[Supplied data]

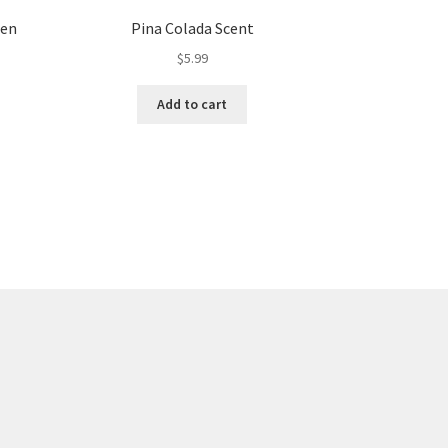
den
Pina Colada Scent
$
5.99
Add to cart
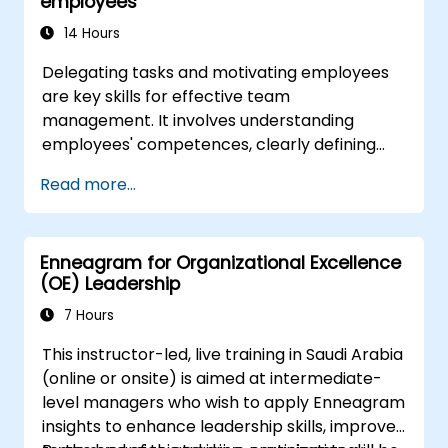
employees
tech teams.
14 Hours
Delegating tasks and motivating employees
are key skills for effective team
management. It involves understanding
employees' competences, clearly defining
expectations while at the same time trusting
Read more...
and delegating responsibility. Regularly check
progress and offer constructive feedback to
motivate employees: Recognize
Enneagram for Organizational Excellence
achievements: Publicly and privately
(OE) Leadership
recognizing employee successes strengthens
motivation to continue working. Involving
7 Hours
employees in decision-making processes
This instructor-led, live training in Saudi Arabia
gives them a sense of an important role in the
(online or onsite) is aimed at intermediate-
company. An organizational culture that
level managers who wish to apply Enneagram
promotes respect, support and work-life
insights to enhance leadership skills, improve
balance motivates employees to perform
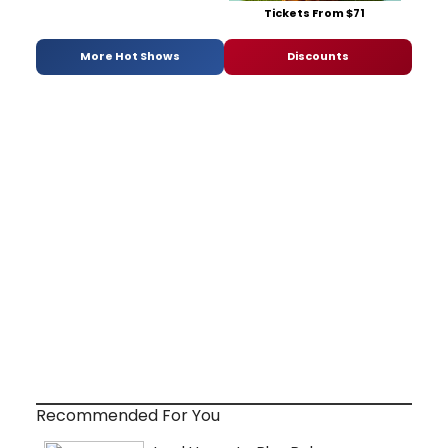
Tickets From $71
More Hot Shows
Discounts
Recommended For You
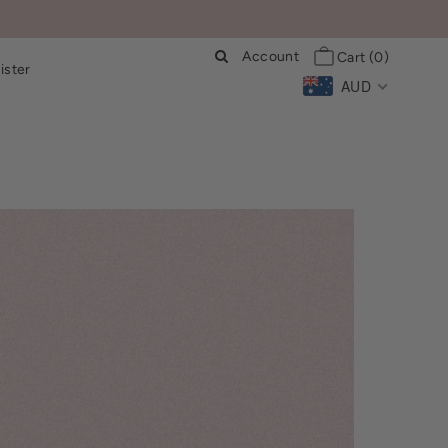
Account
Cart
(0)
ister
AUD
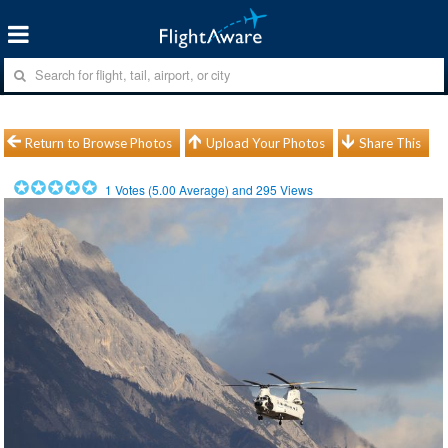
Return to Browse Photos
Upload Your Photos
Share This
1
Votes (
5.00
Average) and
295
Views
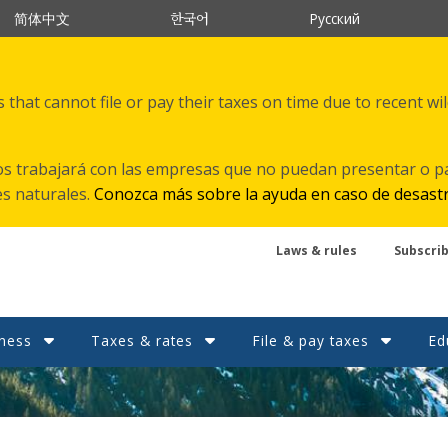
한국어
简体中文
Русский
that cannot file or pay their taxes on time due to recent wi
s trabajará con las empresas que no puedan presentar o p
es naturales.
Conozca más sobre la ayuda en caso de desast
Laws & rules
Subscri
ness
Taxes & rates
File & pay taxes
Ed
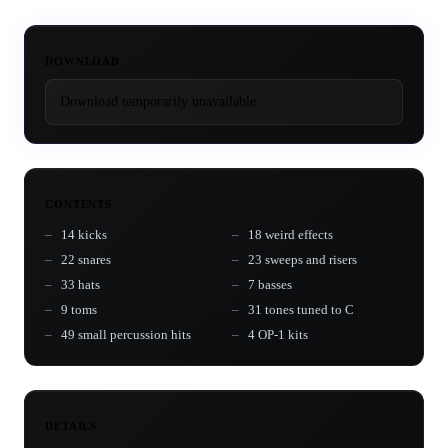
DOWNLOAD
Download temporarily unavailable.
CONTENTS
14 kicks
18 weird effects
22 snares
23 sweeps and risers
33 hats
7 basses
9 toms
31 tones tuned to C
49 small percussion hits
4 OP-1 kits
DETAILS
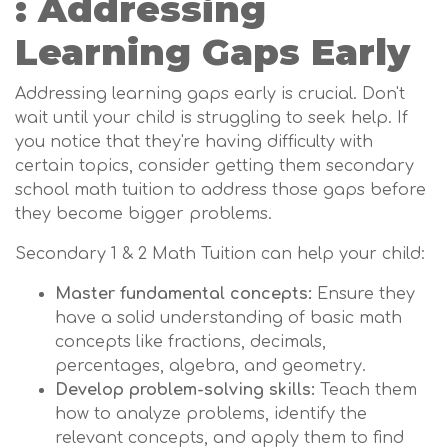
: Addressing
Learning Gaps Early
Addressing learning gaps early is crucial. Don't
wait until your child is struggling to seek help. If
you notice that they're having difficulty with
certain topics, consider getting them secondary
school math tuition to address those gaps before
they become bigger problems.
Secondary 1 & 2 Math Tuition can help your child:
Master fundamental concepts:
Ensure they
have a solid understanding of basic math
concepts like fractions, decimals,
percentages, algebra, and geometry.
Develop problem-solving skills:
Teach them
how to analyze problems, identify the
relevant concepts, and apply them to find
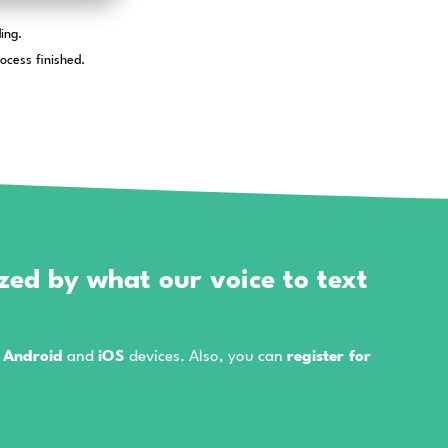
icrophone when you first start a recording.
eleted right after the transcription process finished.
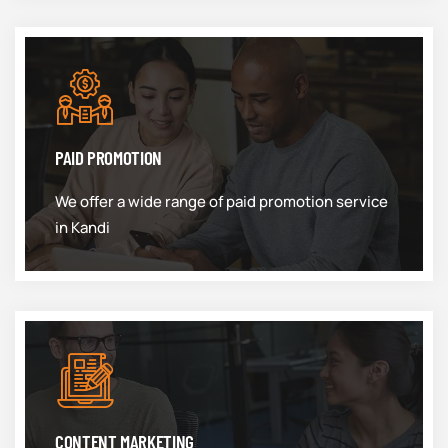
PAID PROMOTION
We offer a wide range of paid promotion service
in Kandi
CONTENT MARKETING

[/Supplied data]

Change every "Hours" to "Hrs" and write out the text of all the items with nothing else altered. Leave the pictures out of your answer.

den
Pina Colada Scent
$
5.99
Add to cart
employees
tech teams.
14 Hrs
Delegating tasks and motivating employees
are key skills for effective team
management. It involves understanding
employees' competences, clearly defining
expectations while at the same time trusting
Read more...
and delegating responsibility. Regularly check
progress and offer constructive feedback to
motivate employees: Recognize
Enneagram for Organizational Excellence
achievements: Publicly and privately
(OE) Leadership
recognizing employee successes strengthens
motivation to continue working. Involving
7 Hrs
employees in decision-making processes
This instructor-led, live training in Saudi Arabia
gives them a sense of an important role in the
(online or onsite) is aimed at intermediate-
company. An organizational culture that
level managers who wish to apply Enneagram
promotes respect, support and work-life
insights to enhance leadership skills, improve
balance motivates employees to perform
Tickets From $71
More Hot Shows
Discounts
Recommended For You
Account
Cart
(0)
ister
AUD
Return to Browse Photos
Upload Your Photos
Share This
1
Votes (
5.00
Average) and
295
Views
한국어
简体中文
Русский
that cannot file or pay their taxes on time due to recent wi
s trabajará con las empresas que no puedan presentar o p
es naturales.
Conozca más sobre la ayuda en caso de desast
Laws & rules
Subscri
ness
Taxes & rates
File & pay taxes
Ed
DOWNLOAD
Download temporarily unavailable.
CONTENTS
14 kicks
18 weird effects
22 snares
23 sweeps and risers
33 hats
7 basses
9 toms
31 tones tuned to C
49 small percussion hits
4 OP-1 kits
DETAILS
: Addressing
Learning Gaps Early
Addressing learning gaps early is crucial. Don't
wait until your child is struggling to seek help. If
you notice that they're having difficulty with
certain topics, consider getting them secondary
school math tuition to address those gaps before
they become bigger problems.
Secondary 1 & 2 Math Tuition can help your child:
Master fundamental concepts:
Ensure they
have a solid understanding of basic math
concepts like fractions, decimals,
percentages, algebra, and geometry.
Develop problem-solving skills:
Teach them
how to analyze problems, identify the
relevant concepts, and apply them to find
icrophone when you first start a recording.
eleted right after the transcription process finished.
PAID PROMOTION
We offer a wide range of paid promotion service
in Kandi
CONTENT MARKETING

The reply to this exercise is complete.